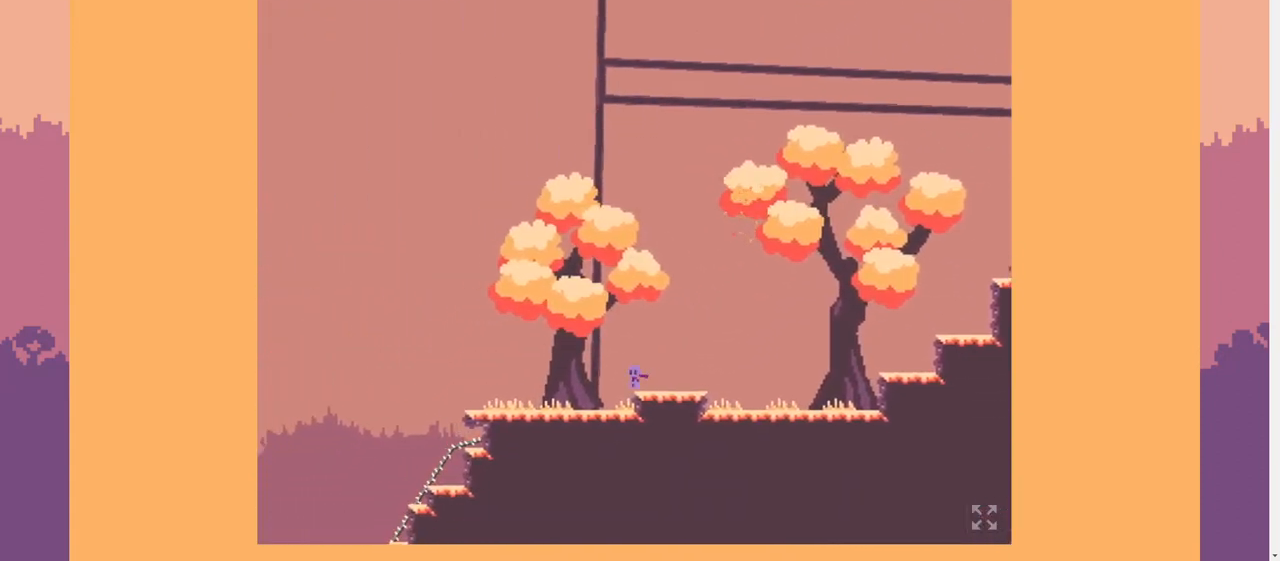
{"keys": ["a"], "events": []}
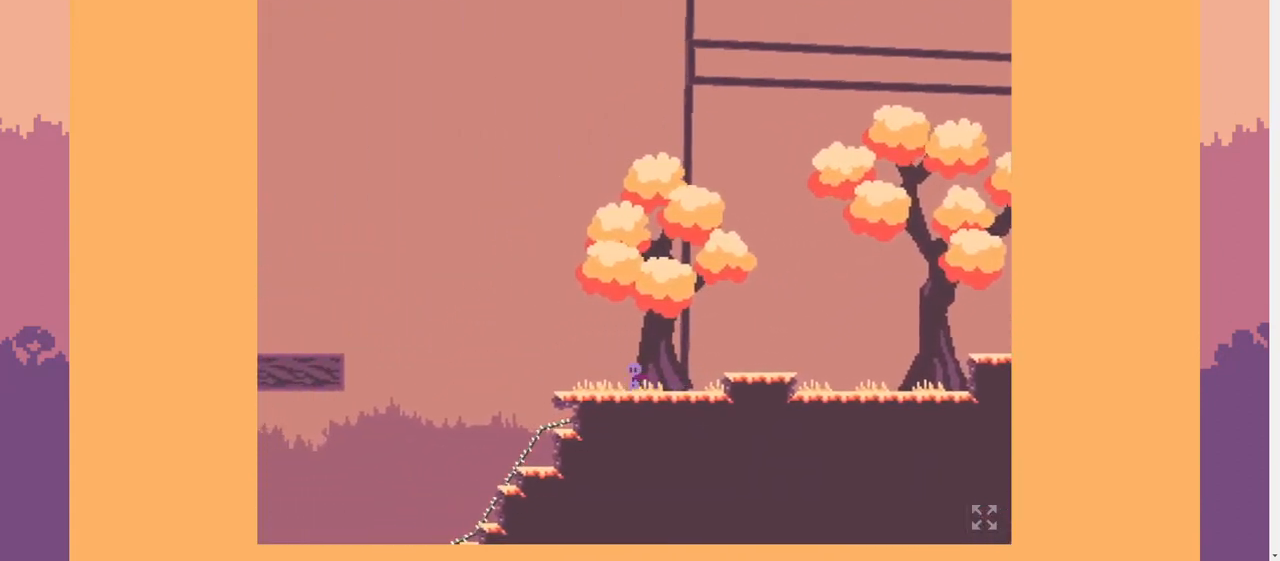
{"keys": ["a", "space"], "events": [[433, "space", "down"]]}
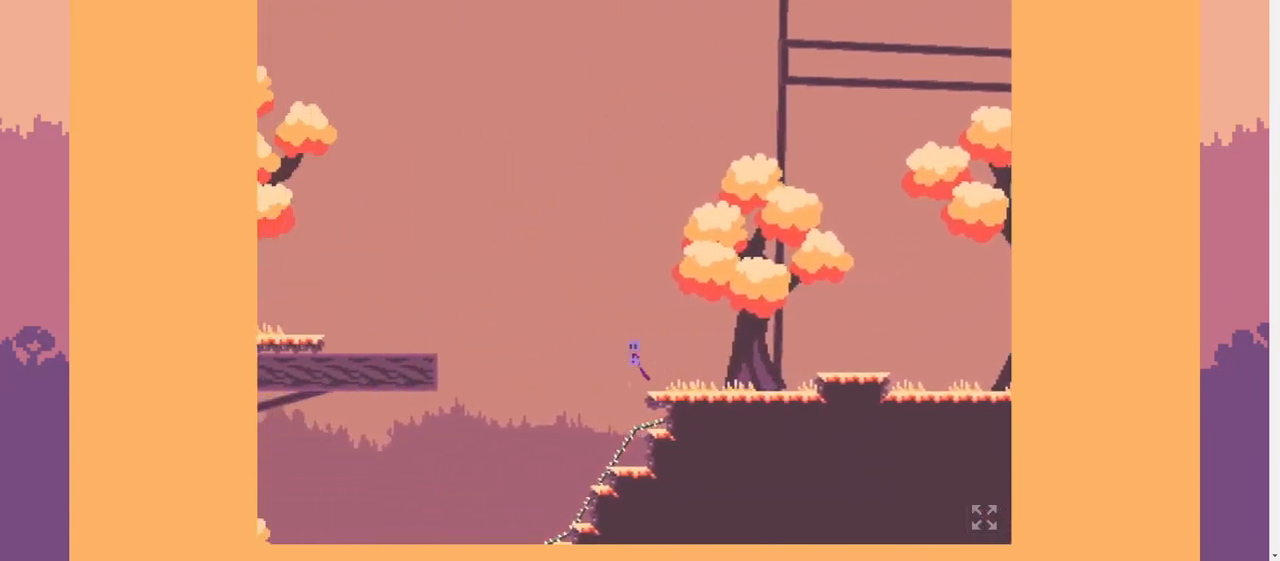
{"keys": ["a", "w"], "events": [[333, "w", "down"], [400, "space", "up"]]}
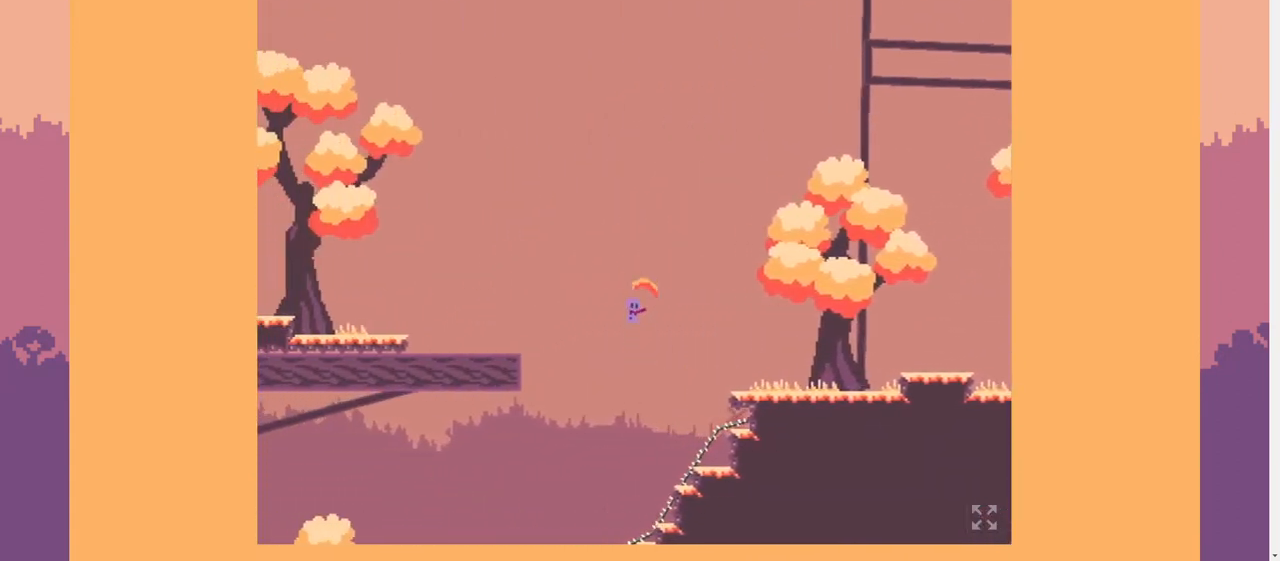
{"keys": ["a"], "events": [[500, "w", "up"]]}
○ ○ ○ ○
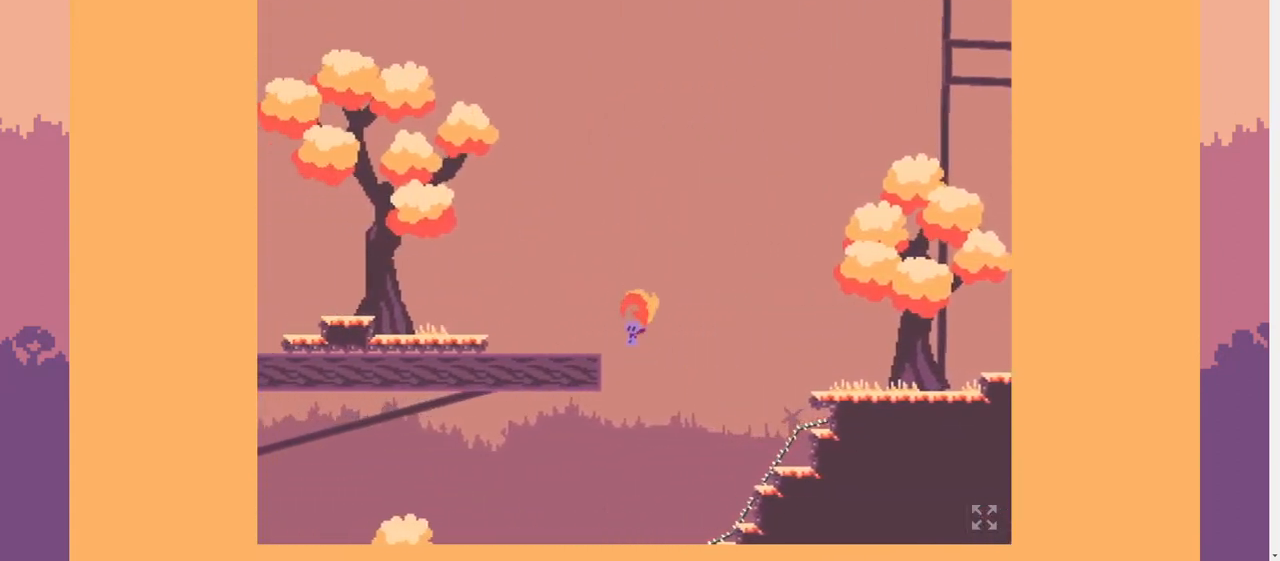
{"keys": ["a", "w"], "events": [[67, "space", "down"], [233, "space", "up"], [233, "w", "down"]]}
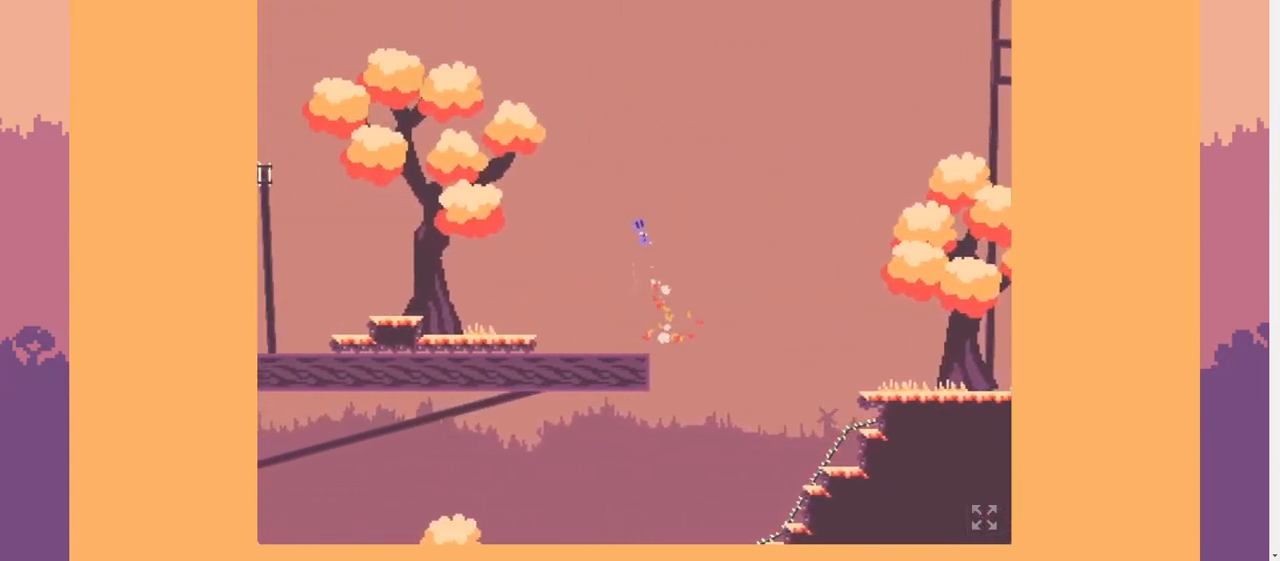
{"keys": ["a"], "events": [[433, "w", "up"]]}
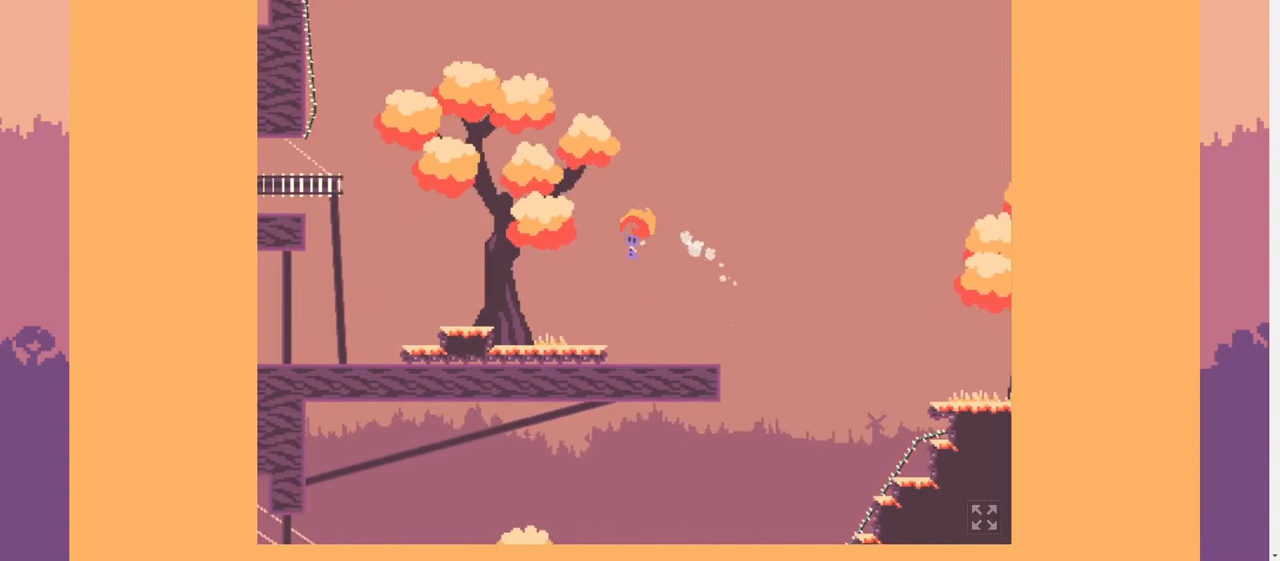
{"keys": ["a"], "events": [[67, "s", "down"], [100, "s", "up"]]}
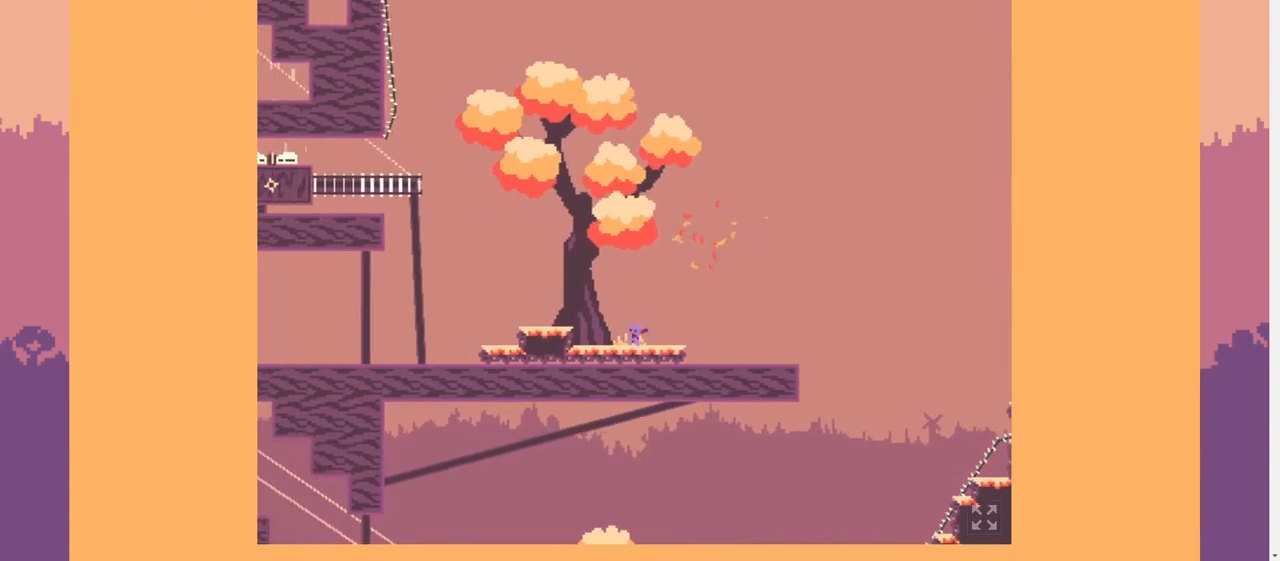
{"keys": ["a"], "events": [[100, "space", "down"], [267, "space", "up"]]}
○ ○ ○ ○
Work item: Which of the lines above hold the word "down"? Copy each one.

Task response:
{"keys": ["a", "space"], "events": [[433, "space", "down"]]}
{"keys": ["a", "w"], "events": [[333, "w", "down"], [400, "space", "up"]]}
{"keys": ["a", "w"], "events": [[67, "space", "down"], [233, "space", "up"], [233, "w", "down"]]}
{"keys": ["a"], "events": [[67, "s", "down"], [100, "s", "up"]]}
{"keys": ["a"], "events": [[100, "space", "down"], [267, "space", "up"]]}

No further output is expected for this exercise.